Cholangiocarcinoma (CCA) remains a highly lethal malignancy with a dismal prognosis, primarily driven by therapeutic resistance. A dominant resistance mechanism involves overexpression of anti-apoptotic BCL-2 proteins (BCL-XL, BCL-2, MCL-1). While direct inhibition of these proteins shows efficacy, its clinical utility is frequently limited by dose-dependent hematotoxicity—as exemplified by ABT263, a BCL-XL/BCL-2 dual inhibitor that induces severe thrombocytopenia.

Methods

We performed integrated analyses of BCL-2 family mRNA/protein expression in clinical CCA specimens and preclinical cell lines.
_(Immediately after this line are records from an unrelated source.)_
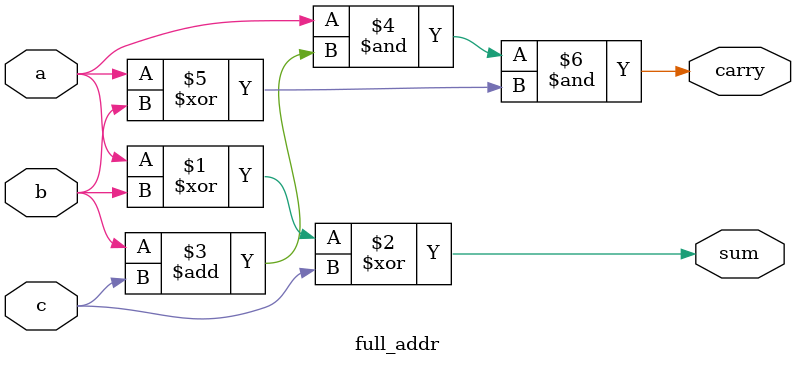
<source format=v>
module full_addr(input a,b,c, output sum,carry);

	assign sum = a^b^c;
	assign carry = (a&b+c&(a^b));
	
endmodule

</source>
Leveraging proteolysis-targeting chimera (PROTAC) technology, we investigated the therapeutic application of BCL-XL-specific degraders, both as monotherapy and in combination with gemcitabine, to selectively target CCA cells while minimizing hematologic toxicity.

Results

Integrated clinical-experimental data identified BCL-XL as a principal determinant of therapeutic sensitivity in CCA. In vitro, the cereblon (CRBN)-based PROTAC XZ739 demonstrated superior efficacy to its von Hippel-Lindau tumor suppressor (VHL)-based counterpart DT2216, reducing CCA cell viability via apoptosis induction. In vivo, XZ739 synergized with gemcitabine to suppress tumor growth in a CCA xenograft model, achieving robust efficacy without significant thrombocytopenia—a critical advance over conventional BCL-XL inhibitors.

Conclusions

These findings establish XZ739 as a promising therapeutic candidate for BCL-XL-dependent CCA, highlighting its translational potential for rational combination with chemotherapy to overcome resistance while mitigating hematologic toxicity.